One of the best ways to develop these types of relationships is to be honest and open about the condition from the start. This allows others to learn more about BPD and what to expect from its symptoms. Having time to prepare can make those situations more manageable, and honesty creates stronger relationships built on trust and vulnerability. 

If you are researching on behalf of a loved one or partner, just know there are recommended ways you can help them access care if they are struggling.

What Next?

Borderline personality disorder (BPD) is a complex personality disorder characterized by instability and impulsivity. These behaviors are especially prominent when it comes to relationships with others. Understanding how the symptoms of BPD interact and contribute to these interrelational struggles is a critical step in learning how to prevent and control these issues.

At Southern California Sunrise Recovery Center, we know how difficult BPD can be for our clients and their loved ones. We aim to provide the understanding, treatment, and resources needed to manage your BPD and maintain functional, thriving relationships. If you or a loved one has BPD and feel it is affecting your relationships, call us at (949) 284-7325.


Borderline Personality Disorder & Relationships FAQ

Here are some questions people also ask about BPD in relationships:

Can someone with borderline personality disorder have a healthy relationship?

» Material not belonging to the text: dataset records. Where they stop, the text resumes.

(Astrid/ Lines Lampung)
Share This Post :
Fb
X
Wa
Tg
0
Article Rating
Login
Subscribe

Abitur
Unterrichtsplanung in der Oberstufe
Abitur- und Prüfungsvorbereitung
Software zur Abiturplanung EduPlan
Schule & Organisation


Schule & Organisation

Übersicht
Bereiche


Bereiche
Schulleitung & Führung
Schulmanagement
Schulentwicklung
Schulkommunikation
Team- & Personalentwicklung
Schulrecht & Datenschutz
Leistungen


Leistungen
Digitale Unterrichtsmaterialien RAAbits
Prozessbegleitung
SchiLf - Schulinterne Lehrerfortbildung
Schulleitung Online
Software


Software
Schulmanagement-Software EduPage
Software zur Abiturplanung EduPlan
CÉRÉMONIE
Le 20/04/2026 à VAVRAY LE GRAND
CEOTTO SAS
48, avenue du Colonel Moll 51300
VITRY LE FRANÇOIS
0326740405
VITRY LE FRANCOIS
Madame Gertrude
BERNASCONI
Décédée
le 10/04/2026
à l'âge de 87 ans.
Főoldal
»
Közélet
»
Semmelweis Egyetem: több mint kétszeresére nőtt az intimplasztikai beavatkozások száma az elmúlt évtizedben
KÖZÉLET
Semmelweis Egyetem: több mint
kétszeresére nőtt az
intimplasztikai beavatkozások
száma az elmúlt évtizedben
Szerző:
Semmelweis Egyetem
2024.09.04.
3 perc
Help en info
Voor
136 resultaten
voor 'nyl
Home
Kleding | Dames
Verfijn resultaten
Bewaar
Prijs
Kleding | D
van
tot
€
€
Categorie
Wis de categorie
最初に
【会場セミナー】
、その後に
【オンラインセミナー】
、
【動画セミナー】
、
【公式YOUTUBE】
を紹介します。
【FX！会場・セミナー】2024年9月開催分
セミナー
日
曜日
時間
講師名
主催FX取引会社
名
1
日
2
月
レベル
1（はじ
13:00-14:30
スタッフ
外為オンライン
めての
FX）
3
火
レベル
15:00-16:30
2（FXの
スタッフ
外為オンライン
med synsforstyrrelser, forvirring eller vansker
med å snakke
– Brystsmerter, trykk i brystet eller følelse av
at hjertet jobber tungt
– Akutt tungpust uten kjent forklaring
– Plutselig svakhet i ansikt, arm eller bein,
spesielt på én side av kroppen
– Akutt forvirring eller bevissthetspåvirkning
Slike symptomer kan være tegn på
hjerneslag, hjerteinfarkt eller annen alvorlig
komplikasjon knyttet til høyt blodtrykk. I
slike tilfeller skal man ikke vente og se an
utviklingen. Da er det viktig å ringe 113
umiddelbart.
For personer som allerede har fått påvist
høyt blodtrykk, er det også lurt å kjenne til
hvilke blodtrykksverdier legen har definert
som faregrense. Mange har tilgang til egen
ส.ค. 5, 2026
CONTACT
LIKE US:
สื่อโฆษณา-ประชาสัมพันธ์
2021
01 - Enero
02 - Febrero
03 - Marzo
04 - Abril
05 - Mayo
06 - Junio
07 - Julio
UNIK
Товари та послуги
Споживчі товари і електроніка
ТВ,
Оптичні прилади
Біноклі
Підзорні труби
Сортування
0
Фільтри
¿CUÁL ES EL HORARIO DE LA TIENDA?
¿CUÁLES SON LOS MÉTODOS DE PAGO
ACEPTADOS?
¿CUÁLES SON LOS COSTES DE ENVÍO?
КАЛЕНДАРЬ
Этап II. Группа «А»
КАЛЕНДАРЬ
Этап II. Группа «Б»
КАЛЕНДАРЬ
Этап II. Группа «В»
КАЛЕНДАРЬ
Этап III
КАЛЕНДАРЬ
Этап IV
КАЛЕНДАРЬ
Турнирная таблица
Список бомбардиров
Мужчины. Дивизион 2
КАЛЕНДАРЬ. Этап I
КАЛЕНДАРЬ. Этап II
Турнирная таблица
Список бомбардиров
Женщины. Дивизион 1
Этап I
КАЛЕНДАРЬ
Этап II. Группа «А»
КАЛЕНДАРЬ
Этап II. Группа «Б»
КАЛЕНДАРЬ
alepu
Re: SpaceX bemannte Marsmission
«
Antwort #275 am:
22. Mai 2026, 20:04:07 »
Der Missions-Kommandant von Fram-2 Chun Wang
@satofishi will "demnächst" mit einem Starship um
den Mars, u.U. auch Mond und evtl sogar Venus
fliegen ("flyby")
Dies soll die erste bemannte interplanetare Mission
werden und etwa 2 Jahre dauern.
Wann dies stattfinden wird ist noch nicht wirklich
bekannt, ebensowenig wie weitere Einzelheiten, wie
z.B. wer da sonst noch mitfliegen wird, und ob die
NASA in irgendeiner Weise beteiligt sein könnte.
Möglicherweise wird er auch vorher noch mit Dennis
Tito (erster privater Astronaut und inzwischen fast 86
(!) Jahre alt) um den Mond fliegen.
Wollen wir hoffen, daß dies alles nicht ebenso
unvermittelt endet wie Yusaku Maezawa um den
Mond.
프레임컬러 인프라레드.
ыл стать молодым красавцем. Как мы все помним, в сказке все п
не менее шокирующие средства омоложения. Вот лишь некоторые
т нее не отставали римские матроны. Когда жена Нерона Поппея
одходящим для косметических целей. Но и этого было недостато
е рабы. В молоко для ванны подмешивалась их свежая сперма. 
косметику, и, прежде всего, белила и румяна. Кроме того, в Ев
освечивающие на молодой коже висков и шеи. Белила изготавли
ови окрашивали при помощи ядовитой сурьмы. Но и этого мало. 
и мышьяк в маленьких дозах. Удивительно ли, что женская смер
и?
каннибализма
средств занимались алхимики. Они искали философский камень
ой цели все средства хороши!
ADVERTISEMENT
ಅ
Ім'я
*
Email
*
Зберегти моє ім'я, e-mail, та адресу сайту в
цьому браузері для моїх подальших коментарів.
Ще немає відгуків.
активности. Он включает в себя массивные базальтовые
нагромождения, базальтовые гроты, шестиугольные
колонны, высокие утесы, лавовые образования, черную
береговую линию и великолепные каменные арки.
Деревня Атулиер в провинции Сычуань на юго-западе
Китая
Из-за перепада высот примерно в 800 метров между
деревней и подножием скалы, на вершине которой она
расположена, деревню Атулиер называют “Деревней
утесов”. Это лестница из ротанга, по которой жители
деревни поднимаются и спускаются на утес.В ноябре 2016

Yes. People with BPD can build stable, loving, and lasting relationships, especially with consistent treatment. Evidence-based therapies like dialectical behavior therapy (DBT) teach the emotion regulation, distress tolerance, and interpersonal effectiveness skills that protect relationships from the cycles BPD can create. With treatment and a supportive partner, healthy long-term relationships are absolutely possible.

Why are relationships with someone who has BPD so intense?

BPD is driven in part by an intense fear of abandonment and difficulty regulating emotions. That combination can make connection feel euphoric and conflict feel catastrophic, sometimes within the same day. The intensity isn’t manipulation, it reflects how strongly the person experiences emotion, attachment, and the threat of loss.

What is a “favorite person” in BPD?

A “favorite person” (often shortened to FP) is someone a person with BPD attaches to with unusual emotional intensity, typically a partner, close friend, or family member. The FP becomes a primary source of emotional regulation, which can create a powerful bond but also a fragile dynamic where small ruptures feel devastating. Therapy helps redistribute that emotional weight more sustainably.

What is splitting in a BPD relationship?

Splitting is a defense mechanism where a person with BPD perceives others as either entirely good or entirely bad, with little gray area in between. A partner might feel idealized one day and rejected the next. Splitting isn’t intentional cruelty, it’s a symptom of unstable self-image and difficulty holding mixed feelings, and it responds well to targeted therapy.

Do people with BPD push their partners away?

Sometimes, yes, and often without meaning to. The fear of being abandoned can paradoxically lead to behaviors that test, distance, or sabotage the relationship before the feared rejection can happen. This pattern is one of the clearest signs that professional support is needed, because it tends to repeat across relationships until the underlying triggers are treated.

How can I support a partner with borderline personality disorder?

Stay consistent, set calm and clear boundaries, and avoid matching emotional escalation. Educate yourself about BPD so symptoms don’t feel personal, and encourage your partner to engage in evidence-based treatment. Couples counseling and your own individual therapy can also help. Most importantly, supporting a partner doesn’t mean being their only source of regulation.

What is the most effective treatment for BPD?

Dialectical behavior therapy (DBT) is the gold-standard treatment for borderline personality disorder and was originally developed specifically for it. Other approaches, including CBT, schema therapy, and mentalization-based therapy, can also help, often within a structured program. For severe symptoms or co-occurring conditions, a residential mental health program offers the immersive support needed to build skills that hold up in real relationships.